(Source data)

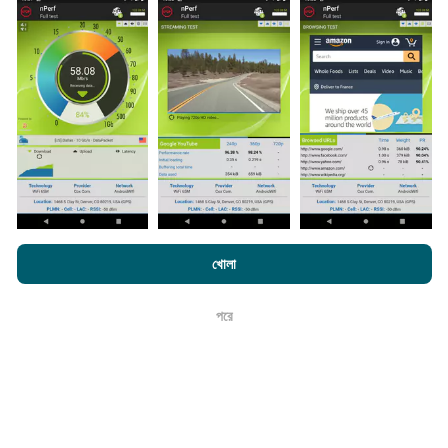
সংগ্রহ করা হয়। এগুলি সরাসরি ক্ষেত্রের মধ্যে বাস্তব পরিস্থিতিতে পরিচালিত
পরীক্ষাগুলি। যদি আপনিও এতে যুক্ত হতে চান তবে আপনাকে যা করতে হবে তা
হ'ল আপনার স্মার্টফোনটিতে এনক্রুফ অ্যাপটি ডাউনলোড করতে হবে।
সেখানে
যত বেশি ডেটা থাকবে, মানচিত্রগুলি তত বেশি বিস্তৃত হবে!
কিভাবে আপডেট করা হয়?
এনক্রফট.কম-এ ব্রাউজ করে আপনি আমাদের
গোপনীয়তা এবং কুকিজ ব্যবহার নীতি
পাশাপাশি
নেটওয়ার্ক কভারেজ মানচিত্র স্বয়ংক্রিয়ভাবে প্রতি ঘন্টা একটি বট দ্বারা আপডেট
খোলা
আমাদের number পরীক্ষা
শেষ ব্যবহারকারী লাইসেন্স চুক্তি
করা হয়। গতির মানচিত্রগুলি
প্রতি 15 মিনিটে আপডেট হয়
। ডেটা দুই বছরের
জন্য প্রদর্শিত হয়। দুই বছর পরে, পুরানো ডেটা মাসে একবার মানচিত্র থেকে
পরে
ঠিক আছে
সরানো হয়।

== DIRECTIONS ==
Each record must appear again exactly as written above, without its pictures.

== OUTPUT FOR THIS TASK ==
সংগ্রহ করা হয়। এগুলি সরাসরি ক্ষেত্রের মধ্যে বাস্তব পরিস্থিতিতে পরিচালিত
পরীক্ষাগুলি। যদি আপনিও এতে যুক্ত হতে চান তবে আপনাকে যা করতে হবে তা
হ'ল আপনার স্মার্টফোনটিতে এনক্রুফ অ্যাপটি ডাউনলোড করতে হবে।
সেখানে
যত বেশি ডেটা থাকবে, মানচিত্রগুলি তত বেশি বিস্তৃত হবে!
কিভাবে আপডেট করা হয়?
এনক্রফট.কম-এ ব্রাউজ করে আপনি আমাদের
গোপনীয়তা এবং কুকিজ ব্যবহার নীতি
পাশাপাশি
নেটওয়ার্ক কভারেজ মানচিত্র স্বয়ংক্রিয়ভাবে প্রতি ঘন্টা একটি বট দ্বারা আপডেট
খোলা
আমাদের number পরীক্ষা
শেষ ব্যবহারকারী লাইসেন্স চুক্তি
করা হয়। গতির মানচিত্রগুলি
প্রতি 15 মিনিটে আপডেট হয়
। ডেটা দুই বছরের
জন্য প্রদর্শিত হয়। দুই বছর পরে, পুরানো ডেটা মাসে একবার মানচিত্র থেকে
পরে
ঠিক আছে
সরানো হয়।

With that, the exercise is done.